First off, you'll also need to install a few packages.

In [None]:
!pip install --quiet --upgrade neo4j
!pip install --quiet google-cloud-storage

You'll need to enter the credentials from your AuraDS instance below. You can get your credentials by following this walkthrough.

The "DB_NAME" is always neo4j for AuraDS. It is different from the name you gave your database tenant in the AuraDS console.

In [None]:
DB_URL = "neo4j+s://XXXXX.databases.neo4j.io"
DB_USER = "neo4j"
DB_PASS = "YOUR PASSWORD"
DB_NAME = "neo4j"

In [None]:
import pandas as pd
from neo4j import GraphDatabase


driver = GraphDatabase.driver(DB_URL, auth=(DB_USER, DB_PASS))


First we're going to create an in memory graph represtation of the data in Neo4j Graph Data Science (GDS).
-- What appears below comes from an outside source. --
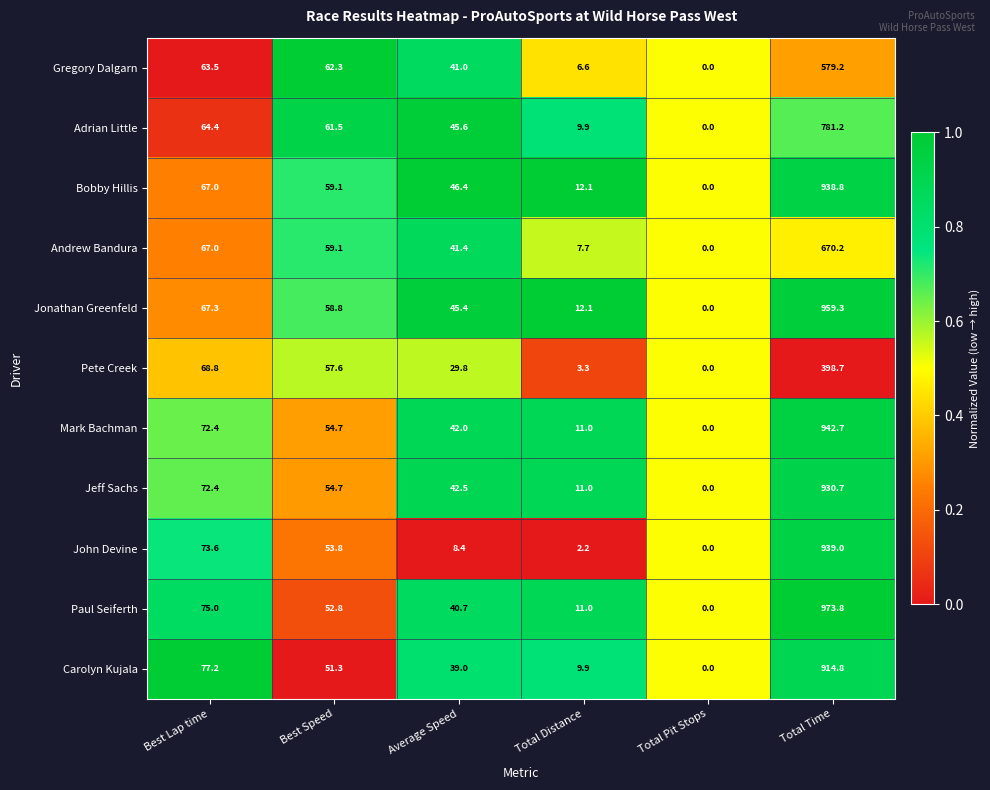

Which series has the largest range (max minus min)?

Paul Seiferth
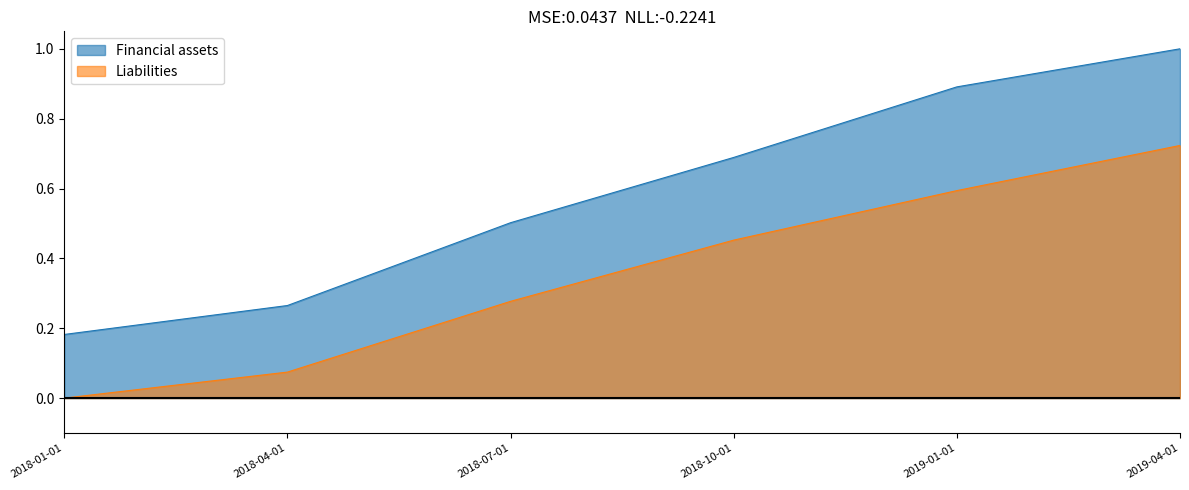

What are all the series names shown in the legend?

Financial assets, Liabilities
Note, if you get an error saying the graph already exists, that's probably because you ran this code before. You can destroy it using the command in the cleanup section of this notebook.

In [None]:
with driver.session(database=DB_NAME) as session:
    result = session.read_transaction(
        lambda tx: tx.run(
            """
    CALL gds.graph.create.cypher('client_graph', 
      'MATCH (c:Client) RETURN id(c) as id, c.num_transactions as num_transactions, c.total_transaction_amnt as total_transaction_amnt, c.is_fraudster as is_fraudster',
      'MATCH (c:Client)-[:PERFORMED]->(t:Transaction)-[:TO]->(c2:Client) return id(c) as source, id(c2) as target, sum(t.amount) as amount, "TRANSACTED_WITH" as type ')
    """
        ).data()
    )
df = pd.DataFrame(result)
display(df)

Now we can generate an embedding from that graph. This is a new feature we can use in our predictions. We're using FastRP, which is a more full featured and higher performance of Node2Vec. You can learn more about that [here](https://neo4j.com/docs/graph-data-science/current/algorithms/fastrp/).

In [None]:
with driver.session(database=DB_NAME) as session:
    result = session.read_transaction(
        lambda tx: tx.run(
            """
    CALL gds.graph.streamNodeProperties
    ('client_graph', ['embedding', 'num_transactions', 'total_transaction_amnt', 'is_fraudster'])
    YIELD nodeId, nodeProperty, propertyValue
    RETURN nodeId, nodeProperty, propertyValue
    """
        ).data()
    )
df = pd.DataFrame(result)
df.head()

Now we need to take that dataframe and shape it into something that better represents our classification problem.

In [None]:
x = df.pivot(index="nodeId", columns="nodeProperty", values="propertyValue")
x = x.reset_index()
x.columns.name = None
x.head()

Note that the embedding row is an array. To make this dataset more consumable, we should flatten that out into multiple individual features: embedding_0, embedding_1, ... embedding_n.

In [None]:
FEATURES_FILENAME = "features.csv"

embeddings = pd.DataFrame(x["embedding"].values.tolist()).add_prefix("embedding_")
merged = x.drop(columns=["embedding"]).merge(
    embeddings, left_index=True, right_index=True
)
features_df = merged.drop(
    columns=["is_fraudster", "num_transactions", "total_transaction_amnt"]
)
train_df = merged.drop(columns=["nodeId"])

features_df.to_csv(FEATURES_FILENAME, index=False)